Bond versus equity risk

In the US, the bond and equity relationship dynamic has moved to the extreme. Real yields on US Treasury Inflation Protected Securities (TIPS) are higher than the dividend yield on the US equity market. More sophisticated measures of the equity risk premium put it at a multi-year low. Moreover, equity volatility has fallen relative to interest rate volatility. Lower nominal growth should benefit bonds to the detriment of stocks.

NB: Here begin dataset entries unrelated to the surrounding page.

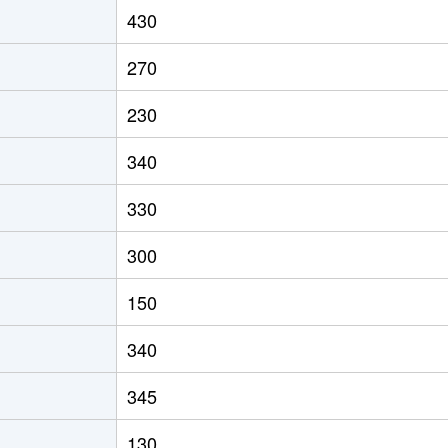
430
270
230
340
330
300
150
340
345
130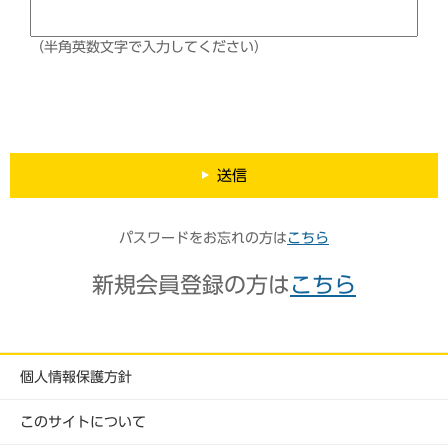
（半角英数文字で入力してください）
送信
パスワードをお忘れの方は
こちら
新規会員登録の方は
こちら
個人情報保護方針
このサイトについて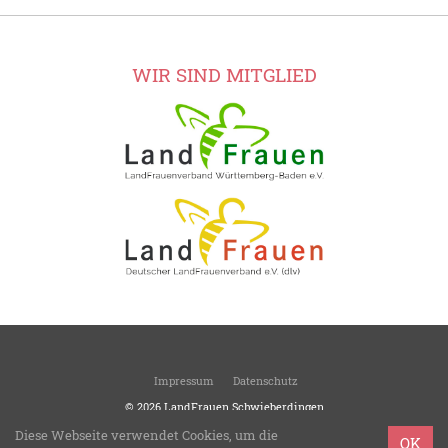
WIR SIND MITGLIED
Impressum
Datenschutz
© 2026
LandFrauen Schwieberdingen
Ortsverein des Kreisverbandes Ludwigsburg
Diese Webseite verwendet Cookies, um die
OK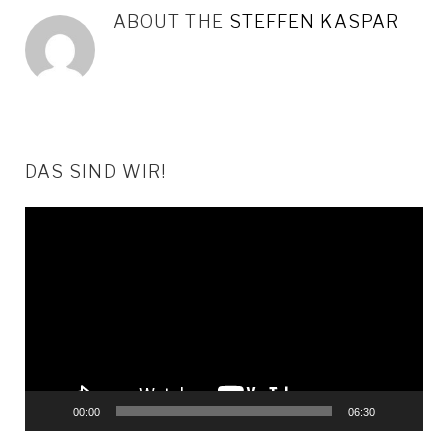
ABOUT THE
STEFFEN KASPAR
DAS SIND WIR!
Video-
Player
00:00
06:30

Uncertain earnings outlook

Earnings expectations for 2024 are solid for the US and other equity markets, and US equity valuations are higher than their long-term average. That situation could persist in a ‘Goldilocks’ type soft landing. AXA IM’s implied nominal GDP growth forecast for the US could be enough to allow the 10% to 12% bottom-up expectation of earnings growth to be met. However, the risks are to the downside. As US companies reported Q3 2023 earnings, which were generally a little better than expected, many suggested some downside risks to revenues and margins going forward. Should there be any evidence that earnings growth is weakening in the early part of 2024, then current valuations in the US might not be sustained.

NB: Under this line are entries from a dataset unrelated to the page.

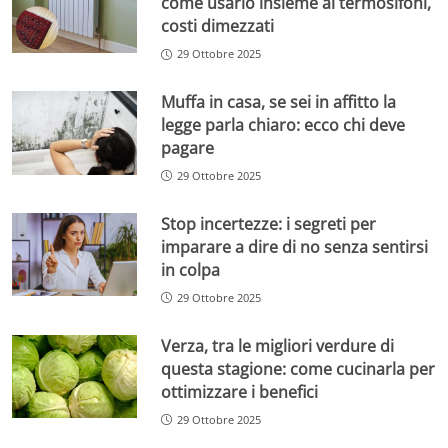
come usarlo insieme ai termosifoni,
costi dimezzati
29 Ottobre 2025
Muffa in casa, se sei in affitto la
legge parla chiaro: ecco chi deve
pagare
29 Ottobre 2025
Stop incertezze: i segreti per
imparare a dire di no senza sentirsi
in colpa
29 Ottobre 2025
Verza, tra le migliori verdure di
questa stagione: come cucinarla per
ottimizzare i benefici
29 Ottobre 2025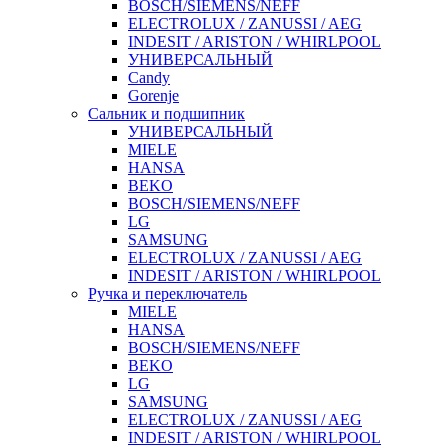
BOSCH/SIEMENS/NEFF
ELECTROLUX / ZANUSSI / AEG
INDESIT / ARISTON / WHIRLPOOL
УНИВЕРСАЛЬНЫЙ
Candy
Gorenje
Сальник и подшипник
УНИВЕРСАЛЬНЫЙ
MIELE
HANSA
BEKO
BOSCH/SIEMENS/NEFF
LG
SAMSUNG
ELECTROLUX / ZANUSSI / AEG
INDESIT / ARISTON / WHIRLPOOL
Ручка и переключатель
MIELE
HANSA
BOSCH/SIEMENS/NEFF
BEKO
LG
SAMSUNG
ELECTROLUX / ZANUSSI / AEG
INDESIT / ARISTON / WHIRLPOOL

A soft landing can support stocks

However, we cannot discount the equity bull market continuing. Easier financial conditions coming from slightly lower interest rates and bond yields – and continued positive real growth – could sustain positive sentiment towards stocks. Add in the ongoing excitement around artificial intelligence and its potential to boost growth, and certain parts of the stock market could continue to deliver strong earnings growth and returns to investors (Exhibit 2). While bond performance was disappointing in 2023, a portfolio weighted to short-duration credit and long-duration technology stocks would have been a very good performer. Until the Federal Reserve pivots, such a barbell strategy could continue to be so.

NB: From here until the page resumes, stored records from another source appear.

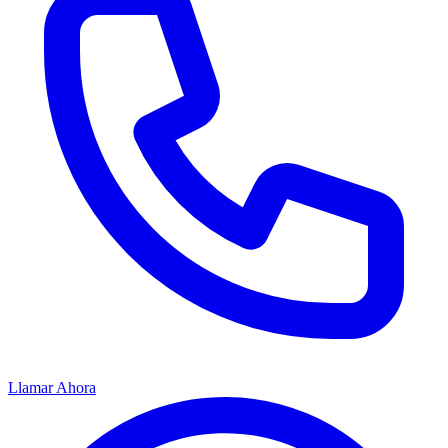
Llamar Ahora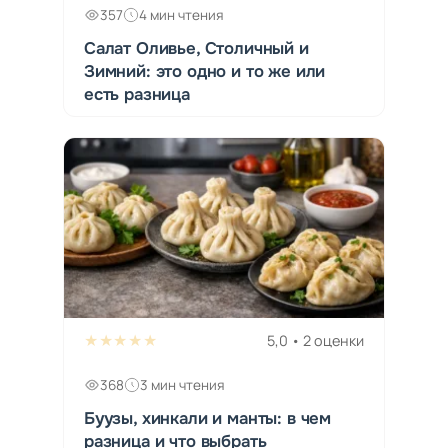
357
4 мин чтения
Салат Оливье, Столичный и
Зимний: это одно и то же или
есть разница
★★★★★
5,0 • 2 оценки
368
3 мин чтения
Буузы, хинкали и манты: в чем
разница и что выбрать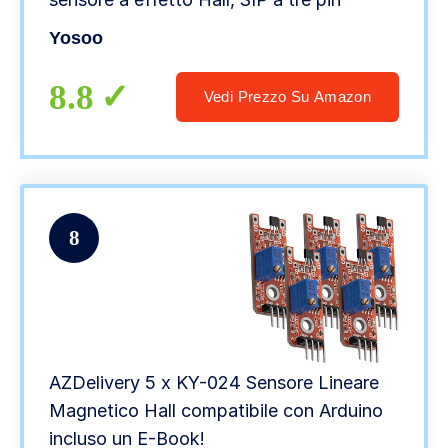
Yosoo
8.8
Vedi Prezzo Su Amazon
8
AZDelivery 5 x KY-024 Sensore Lineare
Magnetico Hall compatibile con Arduino
incluso un E-Book!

European investors will face lower equity valuations and lower bond yields relative to the US market. The backdrop looks set for weaker growth and lower inflation, with a European Central Bank which might also be hesitant to pivot. Real yields are lower and the valuation gap between equities and bonds is still stacked more in stocks’ favour. To the extent the US has more scope for disappointment on growth and for interest rate expectations to change, European markets might be less volatile but still able to deliver positive returns for investors across asset classes.

Exhibit 2: EPS forecasts look optimistic


Evenly balanced

Modest investment returns based on a modest nominal growth outlook is the core view. The bias is more towards fixed income given that is where the risk premium has emerged over the last year, while in equities it has eroded.

In addition, the relative implied volatility of rates versus equities is also an indicator supporting a positive view on bonds. With rates peaking and inflation falling, uncertainty around rates should decline and, directionally, we expect the yields to be lower.

For risk assets there is less risk premium to compensate for growth and earnings uncertainty. The lack of an ‘irrational’ credit cycle and reasonable credit spread levels offer some comfort to credit investors with huge demands from corporate refinancing needs not a major negative for investors in 2024.

Equities benefitted from upside growth surprises in 2023. After another year of tightening giving the famous lags more time to work, the risk lies the other way round for equities now. A deterioration in the expected risk adjusted return profile is likely to be the result.